▶ Saved entries:
((

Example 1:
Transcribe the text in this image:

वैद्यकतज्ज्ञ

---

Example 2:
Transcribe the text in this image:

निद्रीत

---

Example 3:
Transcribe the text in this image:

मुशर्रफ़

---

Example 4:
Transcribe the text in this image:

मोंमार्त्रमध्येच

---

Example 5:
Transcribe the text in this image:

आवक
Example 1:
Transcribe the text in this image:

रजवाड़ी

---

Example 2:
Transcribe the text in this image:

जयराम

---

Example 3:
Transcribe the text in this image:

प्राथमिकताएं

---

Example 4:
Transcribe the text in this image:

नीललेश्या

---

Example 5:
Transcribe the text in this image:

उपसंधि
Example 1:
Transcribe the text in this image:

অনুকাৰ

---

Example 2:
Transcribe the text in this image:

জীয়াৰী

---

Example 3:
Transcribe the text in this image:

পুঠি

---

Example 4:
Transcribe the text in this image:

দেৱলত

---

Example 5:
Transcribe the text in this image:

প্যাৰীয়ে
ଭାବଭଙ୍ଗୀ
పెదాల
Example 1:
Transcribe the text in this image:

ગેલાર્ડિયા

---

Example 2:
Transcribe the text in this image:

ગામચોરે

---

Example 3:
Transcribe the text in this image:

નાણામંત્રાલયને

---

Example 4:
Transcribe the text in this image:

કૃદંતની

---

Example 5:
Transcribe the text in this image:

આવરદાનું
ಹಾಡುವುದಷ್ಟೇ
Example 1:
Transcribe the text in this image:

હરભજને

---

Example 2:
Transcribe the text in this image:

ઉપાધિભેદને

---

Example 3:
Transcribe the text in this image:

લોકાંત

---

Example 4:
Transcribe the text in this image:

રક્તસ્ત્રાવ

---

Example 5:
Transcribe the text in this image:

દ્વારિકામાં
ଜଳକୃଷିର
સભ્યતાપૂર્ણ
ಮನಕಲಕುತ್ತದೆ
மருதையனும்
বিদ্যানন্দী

))

▶ HOW TO COMPLETE THIS TASK:
Write the data above out again in full, with every word as given.

▶ WRITTEN RESPONSE:
Example 1:
Transcribe the text in this image:

वैद्यकतज्ज्ञ

---

Example 2:
Transcribe the text in this image:

निद्रीत

---

Example 3:
Transcribe the text in this image:

मुशर्रफ़

---

Example 4:
Transcribe the text in this image:

मोंमार्त्रमध्येच

---

Example 5:
Transcribe the text in this image:

आवक
Example 1:
Transcribe the text in this image:

रजवाड़ी

---

Example 2:
Transcribe the text in this image:

जयराम

---

Example 3:
Transcribe the text in this image:

प्राथमिकताएं

---

Example 4:
Transcribe the text in this image:

नीललेश्या

---

Example 5:
Transcribe the text in this image:

उपसंधि
Example 1:
Transcribe the text in this image:

অনুকাৰ

---

Example 2:
Transcribe the text in this image:

জীয়াৰী

---

Example 3:
Transcribe the text in this image:

পুঠি

---

Example 4:
Transcribe the text in this image:

দেৱলত

---

Example 5:
Transcribe the text in this image:

প্যাৰীয়ে
ଭାବଭଙ୍ଗୀ
పెదాల
Example 1:
Transcribe the text in this image:

ગેલાર્ડિયા

---

Example 2:
Transcribe the text in this image:

ગામચોરે

---

Example 3:
Transcribe the text in this image:

નાણામંત્રાલયને

---

Example 4:
Transcribe the text in this image:

કૃદંતની

---

Example 5:
Transcribe the text in this image:

આવરદાનું
ಹಾಡುವುದಷ್ಟೇ
Example 1:
Transcribe the text in this image:

હરભજને

---

Example 2:
Transcribe the text in this image:

ઉપાધિભેદને

---

Example 3:
Transcribe the text in this image:

લોકાંત

---

Example 4:
Transcribe the text in this image:

રક્તસ્ત્રાવ

---

Example 5:
Transcribe the text in this image:

દ્વારિકામાં
ଜଳକୃଷିର
સભ્યતાપૂર્ણ
ಮನಕಲಕುತ್ತದೆ
மருதையனும்
বিদ্যানন্দী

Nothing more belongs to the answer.